TEXTO APRESENTADO:
Então, o "feria" deve ser entendido como "feriado", "holy day", na tradição cristã. Segundo os links, assim os cristãos denominavam os dias da semana da Pascoa, sendo o domingo o primeiro "feria". E ao que sei, no século VI o bispo Martinho de Braga aproveitou esses nomes eclesiásticos dos dias da semana da Páscoa para oficialmente nomear assim todos os dias do ano. Espero que seja isso.... O problema é achar uma fonte segura, pois há demasiadas divergências no que se escreve na internet.. No que diz respeito a este caso, por exemplo, muitas vezes aparece a Semana Santa e não a da Páscoa, não sei...


----------



## SofiaB

Neste fio http://forum.wordreference.com/showthread.php?t=57801  falam dos dias da semana em português e galego. o post 7 mostra as duas formas que existiram em latim.


----------



## mglenadel

Englishmania, é interessante saber que se usa ponto nos ordinais em Portugal, pois não se usa no Brasil. 

Acho interessante também ressaltar que "terça" é o único dia que não é igual ao número ordinal correspondente, "terceira". Alguém sabe o porquê?


----------



## englishmania

Não se usa porque ninguém escreve ou é regra? Por cá também pouca gente coloca o ponto apesar de ser essa a regra.


----------



## Casmurro

englishmania said:


> Não se usa porque ninguém escreve ou é regra? Por cá também pouca gente coloca o ponto apesar de ser essa a regra.



Creio que as pessoas desconheçam tal regra.


----------



## Vanda

Juntei a uma antiga discussão sobre o assunto.


----------



## diego-rj

O engraçado é que 'feria' originalmente passava a idéia de "não trabalhar" e hoje em dia os dias da semana são justamente os dias de trabalho.


----------



## Carfer

mglenadel said:


> Acho interessante também ressaltar que "terça" é o único dia que não é igual ao número ordinal correspondente, "terceira". Alguém sabe o porquê?



'_Terça_' é sinónimo de '_terceira_'. É uma forma que já se usou bastante e que hoje ainda subsiste em expressões como, _'terça parte', _'_um terço_',etc. Não dou a certeza, que já esqueci quase todo o latim que aprendi no liceu, mas parece-me uma forma mais próxima do original latino _'tertius_'.


----------



## anaczz

englishmania said:


> Não se usa porque ninguém escreve ou é regra? Por cá também pouca gente coloca o ponto apesar de ser essa a regra.



Que eu saiba, não há essa regra aqui. Sempre foram usados o ª e o º com um tracinho embaixo, que existiam também nos teclados das máquinas de escrever. Agora com os computadores é que surgiu esse problema.

DADOS FORNECIDOS:
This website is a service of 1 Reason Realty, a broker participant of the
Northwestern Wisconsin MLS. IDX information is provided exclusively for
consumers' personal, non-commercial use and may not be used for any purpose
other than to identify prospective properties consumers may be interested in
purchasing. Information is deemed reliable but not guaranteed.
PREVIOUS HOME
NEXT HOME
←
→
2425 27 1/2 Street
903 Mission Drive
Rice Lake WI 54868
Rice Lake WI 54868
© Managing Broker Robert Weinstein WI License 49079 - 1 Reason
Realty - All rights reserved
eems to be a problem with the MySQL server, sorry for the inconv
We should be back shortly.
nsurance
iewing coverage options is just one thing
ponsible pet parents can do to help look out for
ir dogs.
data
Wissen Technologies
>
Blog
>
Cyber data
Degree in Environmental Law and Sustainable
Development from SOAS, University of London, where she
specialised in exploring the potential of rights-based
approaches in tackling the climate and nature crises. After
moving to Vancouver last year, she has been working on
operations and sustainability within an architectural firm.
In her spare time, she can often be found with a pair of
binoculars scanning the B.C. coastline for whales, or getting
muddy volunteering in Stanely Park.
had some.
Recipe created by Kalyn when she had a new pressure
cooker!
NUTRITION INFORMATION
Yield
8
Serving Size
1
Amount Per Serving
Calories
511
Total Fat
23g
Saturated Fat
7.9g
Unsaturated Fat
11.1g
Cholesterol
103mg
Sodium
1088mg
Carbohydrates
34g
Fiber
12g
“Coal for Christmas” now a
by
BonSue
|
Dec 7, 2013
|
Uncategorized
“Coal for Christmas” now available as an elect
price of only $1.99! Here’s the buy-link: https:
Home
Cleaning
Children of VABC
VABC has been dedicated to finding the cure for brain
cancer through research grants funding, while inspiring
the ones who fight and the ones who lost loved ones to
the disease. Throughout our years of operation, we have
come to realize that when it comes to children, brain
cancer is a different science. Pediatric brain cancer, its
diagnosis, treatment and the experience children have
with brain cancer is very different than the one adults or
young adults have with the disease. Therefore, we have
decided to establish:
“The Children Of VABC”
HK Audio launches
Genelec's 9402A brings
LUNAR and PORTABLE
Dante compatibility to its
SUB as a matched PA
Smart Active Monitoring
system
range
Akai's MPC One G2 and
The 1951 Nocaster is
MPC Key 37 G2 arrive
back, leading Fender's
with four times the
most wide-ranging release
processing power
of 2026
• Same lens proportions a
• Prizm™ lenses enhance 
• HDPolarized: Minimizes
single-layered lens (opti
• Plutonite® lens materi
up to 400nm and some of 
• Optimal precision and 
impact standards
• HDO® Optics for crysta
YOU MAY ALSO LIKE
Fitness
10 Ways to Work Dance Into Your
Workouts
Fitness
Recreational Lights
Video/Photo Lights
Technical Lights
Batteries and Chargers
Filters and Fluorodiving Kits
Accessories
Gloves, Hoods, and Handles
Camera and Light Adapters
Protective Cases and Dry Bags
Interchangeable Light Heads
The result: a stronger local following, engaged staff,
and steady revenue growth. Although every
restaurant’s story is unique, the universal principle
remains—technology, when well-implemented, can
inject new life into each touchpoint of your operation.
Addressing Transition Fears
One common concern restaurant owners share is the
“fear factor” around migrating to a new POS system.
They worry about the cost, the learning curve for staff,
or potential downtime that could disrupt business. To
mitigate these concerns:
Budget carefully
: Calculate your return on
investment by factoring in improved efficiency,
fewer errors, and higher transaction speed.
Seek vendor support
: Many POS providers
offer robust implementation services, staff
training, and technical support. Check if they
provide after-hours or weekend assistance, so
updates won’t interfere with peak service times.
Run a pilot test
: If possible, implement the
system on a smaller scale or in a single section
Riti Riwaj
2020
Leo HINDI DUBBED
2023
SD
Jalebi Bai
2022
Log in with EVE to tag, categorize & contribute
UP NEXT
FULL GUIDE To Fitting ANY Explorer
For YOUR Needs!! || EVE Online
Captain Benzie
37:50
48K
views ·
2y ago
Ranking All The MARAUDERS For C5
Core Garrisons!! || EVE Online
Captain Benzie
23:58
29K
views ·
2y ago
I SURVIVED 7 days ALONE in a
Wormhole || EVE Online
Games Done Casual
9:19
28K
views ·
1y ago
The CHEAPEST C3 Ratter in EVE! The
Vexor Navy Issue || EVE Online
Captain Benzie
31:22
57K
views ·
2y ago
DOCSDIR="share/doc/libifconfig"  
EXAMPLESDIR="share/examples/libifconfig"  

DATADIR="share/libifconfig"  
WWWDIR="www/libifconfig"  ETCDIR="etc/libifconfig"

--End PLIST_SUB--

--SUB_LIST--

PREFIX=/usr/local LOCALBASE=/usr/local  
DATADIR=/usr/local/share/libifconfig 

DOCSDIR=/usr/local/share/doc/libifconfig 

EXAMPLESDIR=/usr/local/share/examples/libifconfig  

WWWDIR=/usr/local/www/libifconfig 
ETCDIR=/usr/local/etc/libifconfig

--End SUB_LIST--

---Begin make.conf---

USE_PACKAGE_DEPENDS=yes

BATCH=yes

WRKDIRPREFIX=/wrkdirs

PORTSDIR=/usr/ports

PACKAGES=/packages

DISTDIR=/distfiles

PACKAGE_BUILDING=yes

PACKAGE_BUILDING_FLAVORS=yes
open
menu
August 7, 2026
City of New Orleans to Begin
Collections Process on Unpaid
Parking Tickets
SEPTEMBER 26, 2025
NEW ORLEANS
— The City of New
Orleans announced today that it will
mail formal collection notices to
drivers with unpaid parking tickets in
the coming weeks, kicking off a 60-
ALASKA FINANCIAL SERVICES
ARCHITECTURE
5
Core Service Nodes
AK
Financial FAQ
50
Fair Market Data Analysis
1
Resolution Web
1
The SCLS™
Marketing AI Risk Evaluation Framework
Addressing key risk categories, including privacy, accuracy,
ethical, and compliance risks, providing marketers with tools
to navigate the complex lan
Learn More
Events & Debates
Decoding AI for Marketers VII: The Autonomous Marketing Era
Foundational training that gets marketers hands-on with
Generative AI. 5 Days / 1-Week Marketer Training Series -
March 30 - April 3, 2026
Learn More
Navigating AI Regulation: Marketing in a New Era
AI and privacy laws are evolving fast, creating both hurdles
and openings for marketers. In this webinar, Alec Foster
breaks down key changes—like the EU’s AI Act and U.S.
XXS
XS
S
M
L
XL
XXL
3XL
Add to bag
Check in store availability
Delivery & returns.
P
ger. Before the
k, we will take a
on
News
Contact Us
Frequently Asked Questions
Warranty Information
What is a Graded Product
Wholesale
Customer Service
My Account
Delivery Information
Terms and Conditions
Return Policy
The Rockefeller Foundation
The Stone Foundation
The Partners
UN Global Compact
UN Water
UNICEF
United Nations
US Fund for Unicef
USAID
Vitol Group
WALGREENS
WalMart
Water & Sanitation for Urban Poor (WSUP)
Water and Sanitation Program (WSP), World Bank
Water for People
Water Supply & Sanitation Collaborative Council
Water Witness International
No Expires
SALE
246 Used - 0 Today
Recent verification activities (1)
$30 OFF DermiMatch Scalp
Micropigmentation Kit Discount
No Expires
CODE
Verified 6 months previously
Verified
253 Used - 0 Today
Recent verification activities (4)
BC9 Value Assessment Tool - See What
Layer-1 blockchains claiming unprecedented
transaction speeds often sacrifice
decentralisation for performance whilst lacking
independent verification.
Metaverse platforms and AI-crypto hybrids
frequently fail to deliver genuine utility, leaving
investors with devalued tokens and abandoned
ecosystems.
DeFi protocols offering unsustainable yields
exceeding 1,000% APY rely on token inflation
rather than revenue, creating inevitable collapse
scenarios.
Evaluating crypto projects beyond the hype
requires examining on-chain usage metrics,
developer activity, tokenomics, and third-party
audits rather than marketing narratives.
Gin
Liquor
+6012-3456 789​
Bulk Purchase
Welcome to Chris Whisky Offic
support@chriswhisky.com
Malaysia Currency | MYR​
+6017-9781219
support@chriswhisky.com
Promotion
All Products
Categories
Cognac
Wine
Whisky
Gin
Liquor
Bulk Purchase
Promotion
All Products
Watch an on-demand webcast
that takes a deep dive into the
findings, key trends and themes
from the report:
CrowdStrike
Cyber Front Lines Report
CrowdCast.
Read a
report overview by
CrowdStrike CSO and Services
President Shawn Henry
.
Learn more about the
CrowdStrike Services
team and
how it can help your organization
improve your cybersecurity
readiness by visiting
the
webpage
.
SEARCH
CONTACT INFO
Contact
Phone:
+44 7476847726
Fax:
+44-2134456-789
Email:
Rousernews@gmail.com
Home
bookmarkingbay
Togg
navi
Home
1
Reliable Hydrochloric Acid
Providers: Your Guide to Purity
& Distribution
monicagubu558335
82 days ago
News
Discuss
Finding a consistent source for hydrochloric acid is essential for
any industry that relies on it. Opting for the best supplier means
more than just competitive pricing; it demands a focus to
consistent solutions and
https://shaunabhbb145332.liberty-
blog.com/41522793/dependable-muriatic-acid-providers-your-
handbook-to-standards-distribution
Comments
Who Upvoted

TAREFA ESCRITA 1: Transcreva o trecho da discussão sobre os nomes dos dias da semana entre "## diego-rj" e "dias de trabalho.", inclusive.
TAREFA ESCRITA 2: Na discussão sobre os nomes dos dias da semana, qual dia era o primeiro "feria" para os cristãos?

RESPOSTA 1:
## diego-rj

O engraçado é que 'feria' originalmente passava a idéia de "não trabalhar" e hoje em dia os dias da semana são justamente os dias de trabalho.

RESPOSTA 2: O domingo.